Why Bon Jovi at Slane Castle will be the yawn gig of 2013
And so, it comes to pass: the powers-that-be have finally found a headliner for Slane Castle who are way, way worse than Stereophonics. The desperation which is about to ensue to make sure Bon Jovi sell enough tickets to take …
And so, it comes to pass: the powers-that-be have finally found a headliner for Slane Castle who are way, way worse than Stereophonics. The desperation which is about to ensue to make sure Bon Jovi sell enough tickets to take the dirty look off that big field next year will make you yearn for the Neil Diamond radio ads of summer 2011. You’ll welcome those pay-your-TV-licence ads with open arms by the time this gig is over. Hell, you’ll probably even recall the digital switchover ads fondly.
Bon Jovi: coming to a hilly field in Co Meath in 2013
The Jovi are regular visitors to these shores, but have gradually seen the natives go from ‘yeah’ to ‘meh’ about them. How else can you explain the band’s slump from playing Croke Park (2006) and Punchestown (2008) to having massive problems selling two RDS shows in 2011? The answer is in the dates. The band, like so many heritage acts who haven’t scored a crossover hit this century (hello Red Hot Chili Peppers) have overplayed their hand. They keep touring because they are not having big hits so they keep hitting the dedicated fanbase for the cash. That dedicated fanbase is happy to keep paying but everyone else just shrugs their shoulders and walks on by. Bon Jovi? Are those mullet heads still going?
This also makes you wonder just how much money superstar acts actually need. While the story about James Blunt cashing in his chips and heading to Ibiza turned out to be a bit of a whopper, you could (jealously, mind) concur with the singer-songwriter’s desire to leave it all behind. He’d made his money and now, he wanted to enjoy it. But why exactly are the Jovi still touring and charging mad money for the tickets? Yes, we know about the PR wheeze about cheapo ‘from £12.50′ tickets, but you can bet the gross from this Slane Castle gig will be calibrated with seven figures in mind. Surely, Jon Bon Jovi would prefer to stay home and keep an eye on his commendable pay-what-you-want Red Bank restaurant? Didn’t they make enough cash from all those hits in the Eighties?

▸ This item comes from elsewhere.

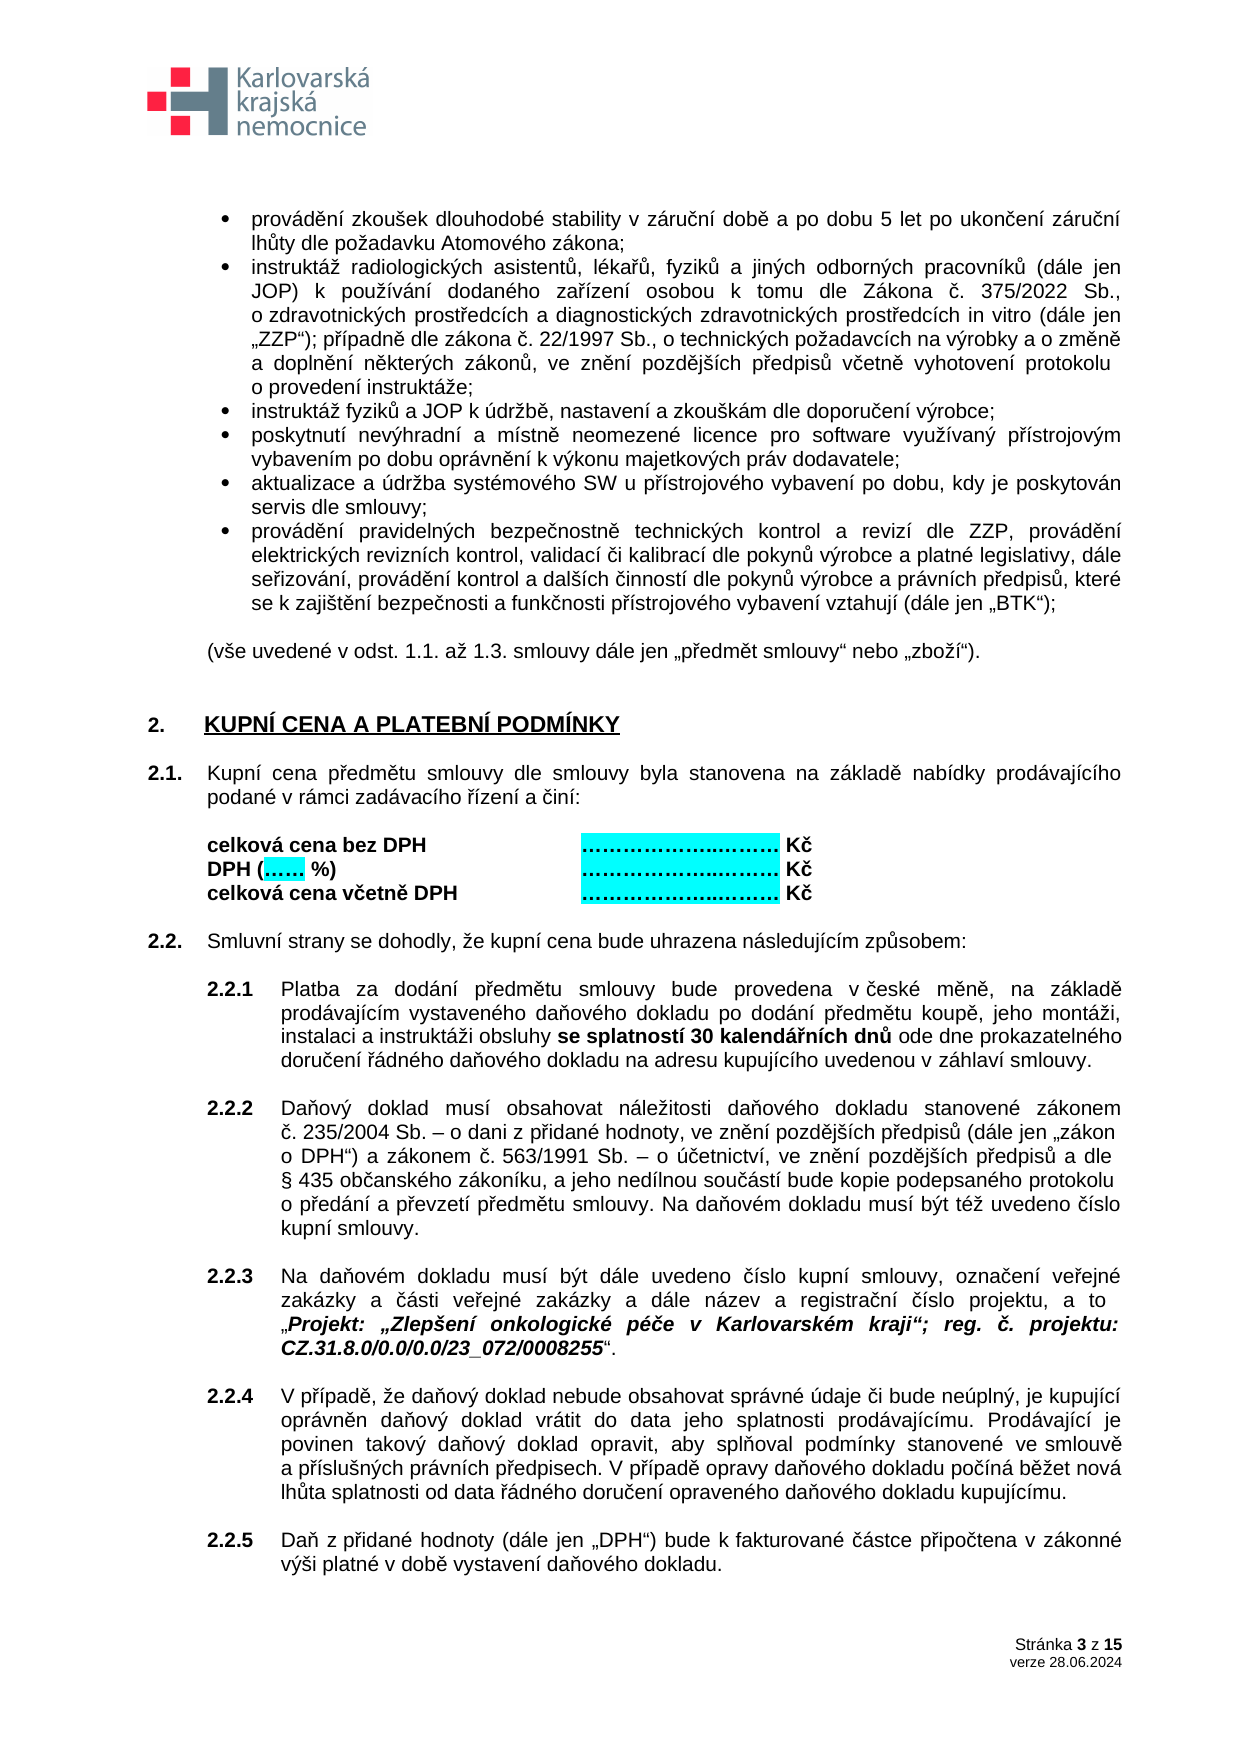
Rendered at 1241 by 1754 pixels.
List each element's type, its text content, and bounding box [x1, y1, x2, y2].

Bon Jovi at Slane is also surely the final nail in the coffin for that silly, laughable notion that the Co Meath venue is still a prestige location for event shows. It’s telling that there has been so little repeat business there over the years. With the exception of the Rolling Stones (who would play in your bathroom if you paid them enough), headliners never return to top the bill in that big field again. The acts know, like their audiences know, that things have moved on. Aside from the diehards, live music fans want more than a trip to Slane with all the transport headaches and problems it brings when they go to a big live show. They want a new deal. In a music business where city festivals, multi-day events like the Electric Picnics and such boutique gatherings as Body & Soul, Castlepalooza and Drop Everything are the choice of a generation, the big day out at Slane Castle and the overcooked fuss around it is an anachronism, a reminder of how things used to be when it came to live music. Thankfully, those days are, for the most part, over. Time to move on.